■ İncelenecek metin:

+--

Buna, demokratik kitle örgütlerimizin yoğunluklu tabanının Türkiye-Kuzey Kürdistan’lı emekçi kitleleriyle olan ulusal, kültürel, tarihsel, ideolojik bağları özgün bir boyut eklemekte. O coğrafyadaki tüm gelişmeler en direk bir şekilde bu kitlelerin de gündemi ve sorunsalı olmaktadır. Her türlü gelişmenin tarafı olma veya ilticacı kimliklerinden kaynaklı mevcut siyasal tercihleri gerçeği, Türkiye-Kuzey Kürdistan’lı demokratik, devrimci ve ulusal hareketleri ve örgütleriyle de köprü oluşturmaktadır. Bu, değişik siyasal görüşlerden ve değişik perspektiflerden Türkiye-Kuzey Kürdistan’lı halk kitlelerinin ekonomik-demokratik mücadelelerini birleştirme, örgütleme ve ortak, birleşik bir güç haline getirme ihtiyacıdır.

Dolayısıyla, bu ihtiyaç ve zorunluluk Türkiye-Kuzey Kürdistan’lı devrimci, ilerici, demokrat, anti-faşist ve anti-emperyalist öncü güçlerin yerine getirmeleri gereken önemli görevlerinden birisidir. Ortak paydaları olan bu geniş yığınların çok çeşitli bir yelpazede ve değişik planlarda hareketleri ve mücadelelerini hem örgütleme ve hem de birleştirme ihtiyaçları diğer demokratik örgütler gibi, ADHK’yı da yaratmıştır. Kurulan DKÖ’ler bizlerin bilinç seviyesine ve şartlara göre değişik biçimler almış ve değişik işlevler görmüştür.

Amaç ve araç kavrayışımızdaki yanlışlarımız, çalışma tarzımız ve perspektifimizdeki sapmalar zaman zaman kitle örgütlerini, niteliğinin ve işlevinin dışında ele almamıza ve dolayısıyla gerçek birer demokratik kitle örgütü olmaktan çıkmamıza da yol açmıştır. Ancak demokratik kitle örgütlerine olan ihtiyacın temellerine yeniden inip sorguladığımızda, yani niteliğine ve işlevine uygun bir perspektifle ele aldığımızda, amaçlarına yabancılaşmaktan ve farklı nitelikteki araçları yerine ikame etmekten de kurtularak, onları tekrardan ayakları üzerine oturtabiliriz.

Kısacası; demokratik kitle örgütlerimiz, üzerinde kuruldukları siyasal coğrafyada yaşayan kitlelerin politik, ekonomik ve demokratik problemleri ve mücadeleleri ihtiyacı temelinde oluşmuşlardır. Bu nedenledir ki, somuta dair politikaları ve mücadele biçimleri bulundukları ülkedeki somut şartlara göre biçimlenecektir.

+--

■ Verilen kayıtlar:

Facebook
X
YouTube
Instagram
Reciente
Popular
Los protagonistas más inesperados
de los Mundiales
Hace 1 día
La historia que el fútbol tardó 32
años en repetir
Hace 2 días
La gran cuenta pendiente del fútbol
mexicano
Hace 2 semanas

+--

■ Yapılacak işler:
A – Demokratik kitle örgütleri üzerine olan metinde "Amaç ve araç" ile başlayıp "ayakları üzerine oturtabiliriz." ile biten kısmı hiç değiştirmeden aktarın.
B – Kayıtlardaki tüm satırları boş olanları atlayarak Sıra ve Satır sütunlarından oluşan bir Markdown tablosuna dönüştürün.

■ Yanıtlarınız:
A –
Amaç ve araç kavrayışımızdaki yanlışlarımız, çalışma tarzımız ve perspektifimizdeki sapmalar zaman zaman kitle örgütlerini, niteliğinin ve işlevinin dışında ele almamıza ve dolayısıyla gerçek birer demokratik kitle örgütü olmaktan çıkmamıza da yol açmıştır. Ancak demokratik kitle örgütlerine olan ihtiyacın temellerine yeniden inip sorguladığımızda, yani niteliğine ve işlevine uygun bir perspektifle ele aldığımızda, amaçlarına yabancılaşmaktan ve farklı nitelikteki araçları yerine ikame etmekten de kurtularak, onları tekrardan ayakları üzerine oturtabiliriz.

B –
| Sıra | Satır |
|---|---|
| 1 | Facebook |
| 2 | X |
| 3 | YouTube |
| 4 | Instagram |
| 5 | Reciente |
| 6 | Popular |
| 7 | Los protagonistas más inesperados |
| 8 | de los Mundiales |
| 9 | Hace 1 día |
| 10 | La historia que el fútbol tardó 32 |
| 11 | años en repetir |
| 12 | Hace 2 días |
| 13 | La gran cuenta pendiente del fútbol |
| 14 | mexicano |
| 15 | Hace 2 semanas |